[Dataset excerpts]
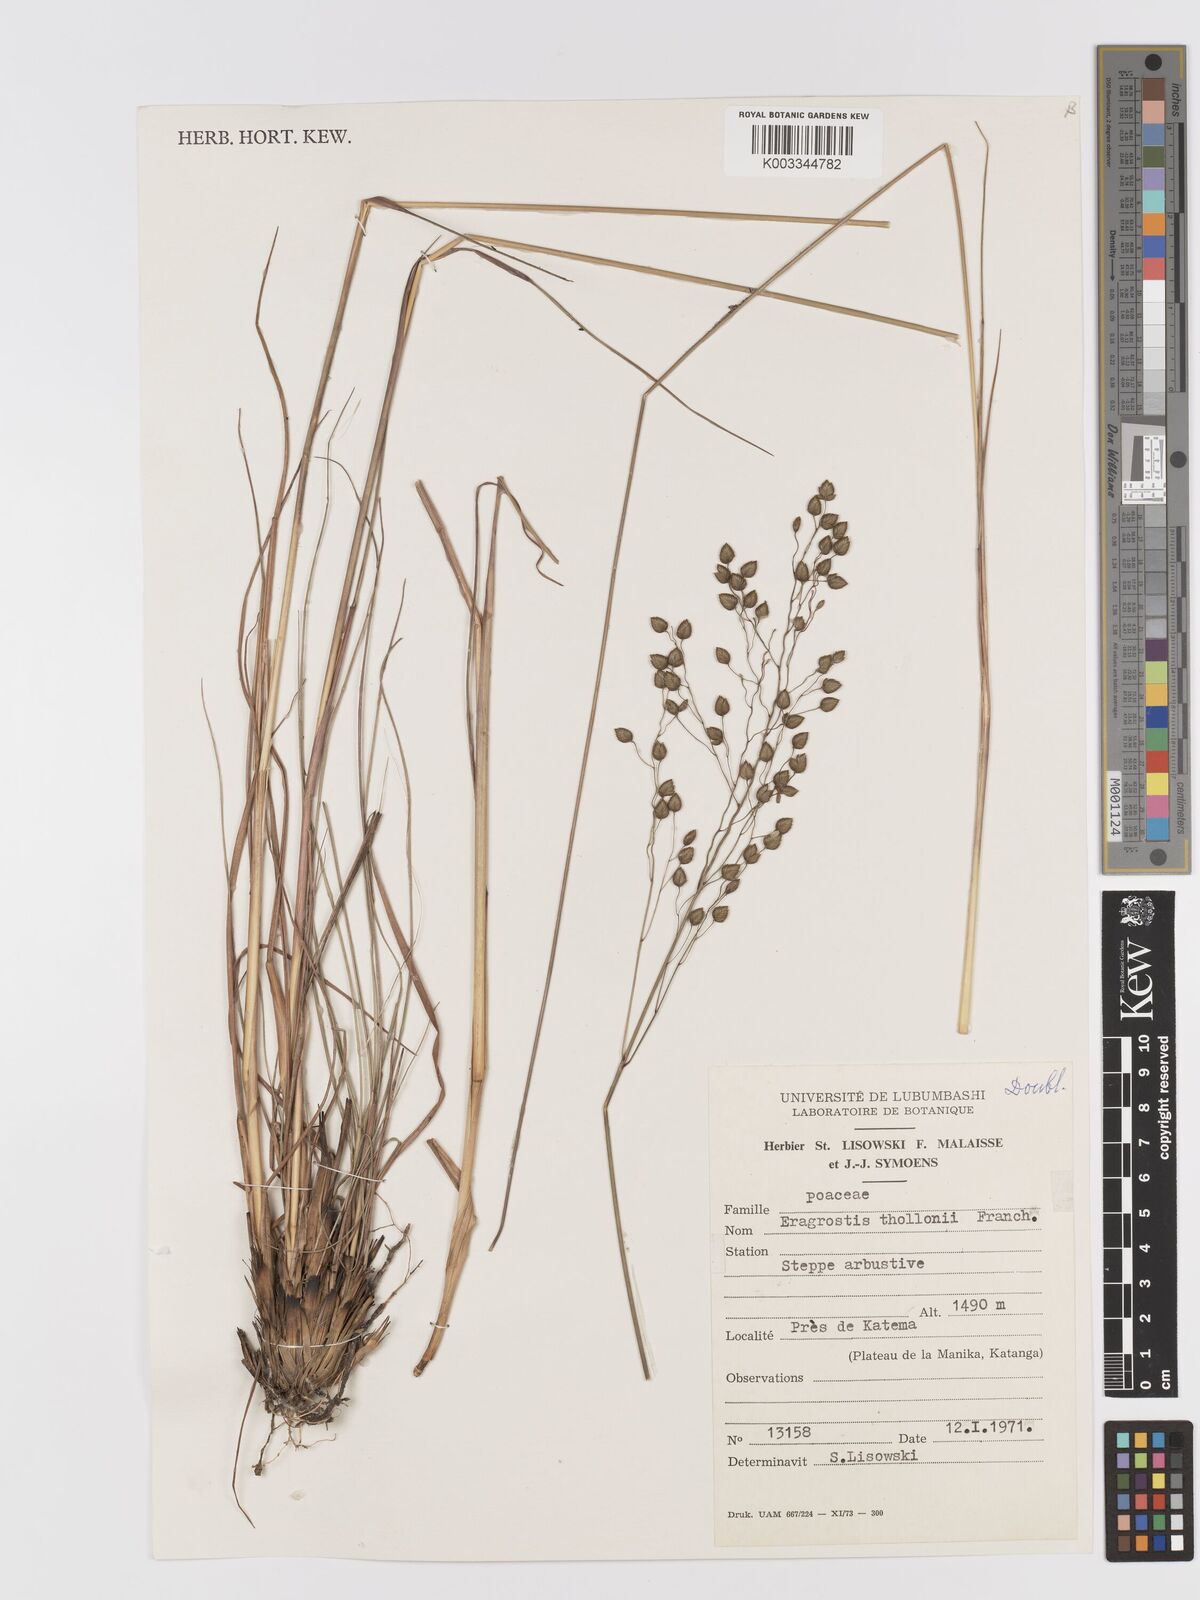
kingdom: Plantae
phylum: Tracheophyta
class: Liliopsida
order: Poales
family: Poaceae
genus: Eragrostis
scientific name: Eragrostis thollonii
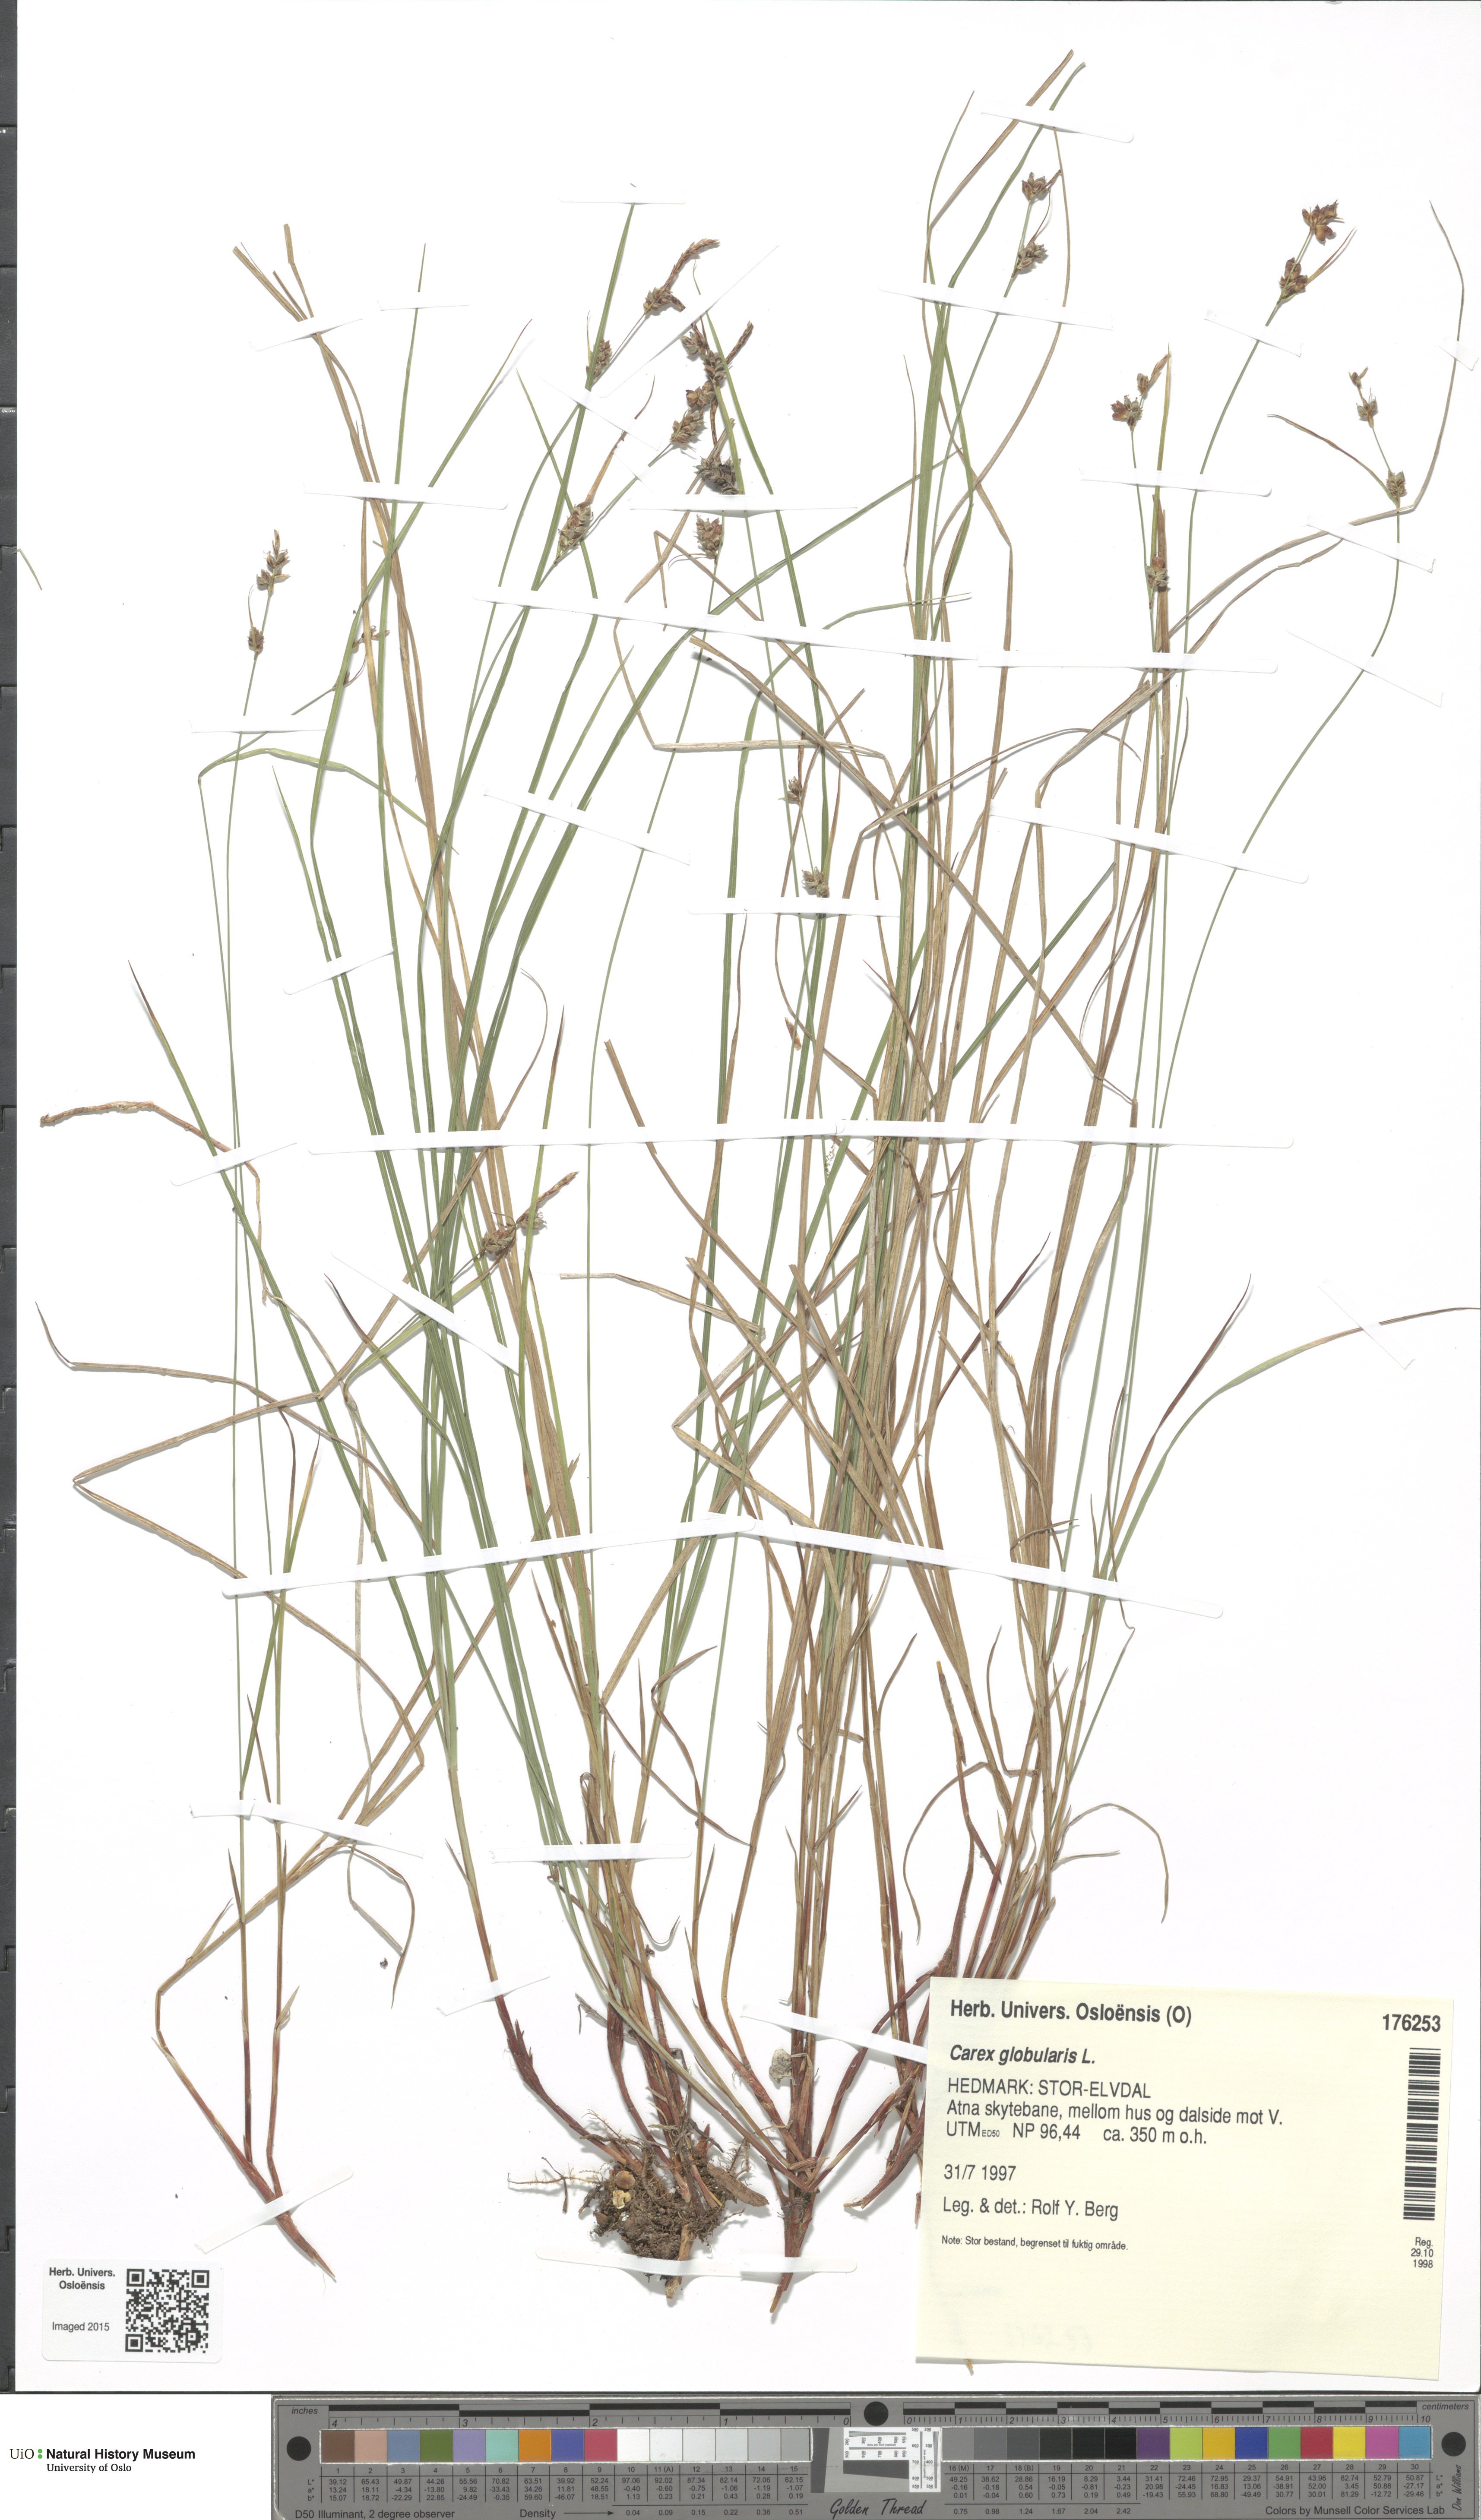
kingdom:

Your goal: Swap "scientific name" for "binomial name" throughout these lines and leave everything else unchanged. Omit the pictures from your answer.

Solution:
kingdom: Plantae
phylum: Tracheophyta
class: Liliopsida
order: Poales
family: Poaceae
genus: Eragrostis
binomial name: Eragrostis thollonii
kingdom:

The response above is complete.